Stehr Daniel A, Garcia Javier O, Pyles John A, Grossman Emily D
University of California, Irvine, United States of America.
US DEVCOM Army Research Laboratory, United States of America.
J Neurosci Methods. 2023 Mar 1;387:109808. doi: 10.1016/j.jneumeth.2023.109808. Epub 2023 Feb 2.
Multivariate pattern analysis (MVPA or pattern decoding) has attracted considerable attention as a sensitive analytic tool for investigations using functional magnetic resonance imaging (fMRI) data. With the introduction of MVPA, however, has come a proliferation of methodological choices confronting the researcher, with few studies to date offering guidance from the vantage point of controlled datasets detached from specific experimental hypotheses.
We investigated the impact of four data processing steps on support vector machine (SVM) classification performance aimed at maximizing information capture in the presence of common noise sources.

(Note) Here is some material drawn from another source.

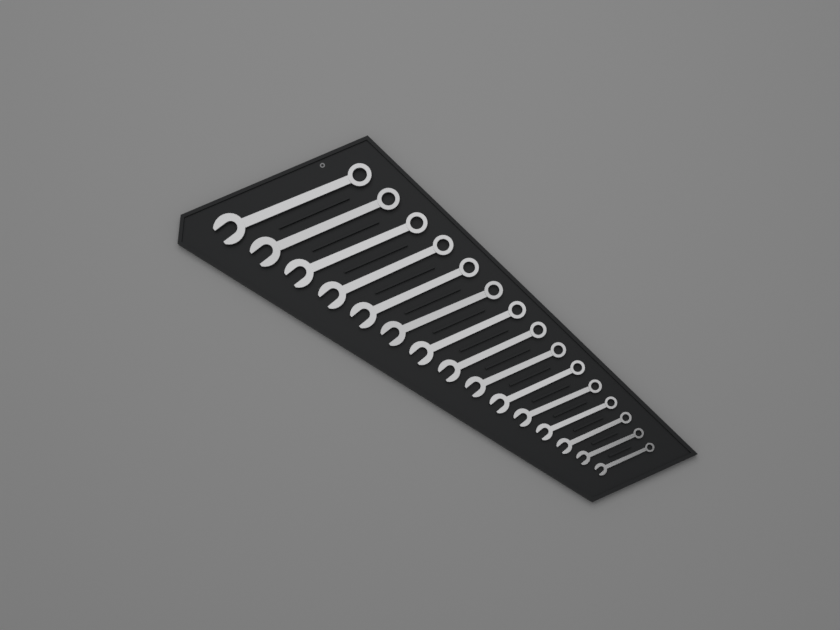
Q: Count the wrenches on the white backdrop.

The four techniques included: trial averaging (classifying on separate trial estimates versus condition-based averages), within-run mean centering (centering the data or not), method of cost selection (using a fixed or tuned cost value), and motion-related denoising approach (comparing no denoising versus a variety of nuisance regressions capturing motion-related reference signals). The impact of these approaches was evaluated on real fMRI data from two control ROIs, as well as on simulated pattern data constructed with carefully controlled voxel- and trial-level noise components.
We find significant improvements in classification performance across both real and simulated datasets with run-wise trial averaging and mean centering. When averaging trials within conditions of each run, we note a simultaneous increase in the between-subject variability of SVM classification accuracies which we attribute to the reduced size of the test set used to assess the classifier's prediction error. Therefore, we propose a hybrid technique whereby randomly sampled subsets of trials are averaged per run and demonstrate that it helps mitigate the tradeoff between improving signal-to-noise ratio by averaging and losing exemplars in the test set.
Though a handful of empirical studies have employed run-based trial averaging, mean centering, or their combination, such studies have done so without theoretical justification or rigorous testing using control ROIs.
Therefore, we intend this study to serve as a practical guide for researchers wishing to optimize pattern decoding without risk of introducing spurious results.
多变量模式分析(MVPA或模式解码)作为一种用于功能磁共振成像(fMRI)数据研究的灵敏分析工具,已引起广泛关注。然而,随着MVPA的引入,研究人员面临着大量的方法选择,迄今为止,很少有研究从脱离特定实验假设的受控数据集的角度提供指导。
我们研究了四个数据处理步骤对支持向量机(SVM)分类性能的影响,目的是在存在常见噪声源的情况下最大化信息捕获。这四种技术包括:试验平均(对单独的试验估计值进行分类与基于条件的平均值进行分类)、运行内均值中心化(对数据进行中心化或不进行中心化)、成本选择方法(使用固定或调整后的成本值)以及与运动相关的去噪方法(比较不进行去噪与多种捕获与运动相关参考信号的干扰回归方法)。在来自两个对照感兴趣区域的真实fMRI数据以及由精心控制的体素和试验水平噪声成分构建的模拟模式数据上评估了这些方法的影响。
我们发现,通过运行级试验平均和均值中心化,真实数据集和模拟数据集的分类性能都有显著提高。当在每次运行的条件内对试验进行平均时,我们注意到支持向量机分类准确率的受试者间变异性同时增加,我们将其归因于用于评估分类器预测误差的测试集规模减小。因此,我们提出了一种混合技术,即每次运行对随机采样的试验子集进行平均,并证明它有助于减轻通过平均提高信噪比与在测试集中丢失样本之间的权衡。
尽管少数实证研究采用了基于运行的试验平均、均值中心化或它们的组合,但这些研究这样做时没有理论依据,也没有使用对照感兴趣区域进行严格测试。
因此,我们希望这项研究能为希望优化模式解码而又不会引入虚假结果风险的研究人员提供实用指南。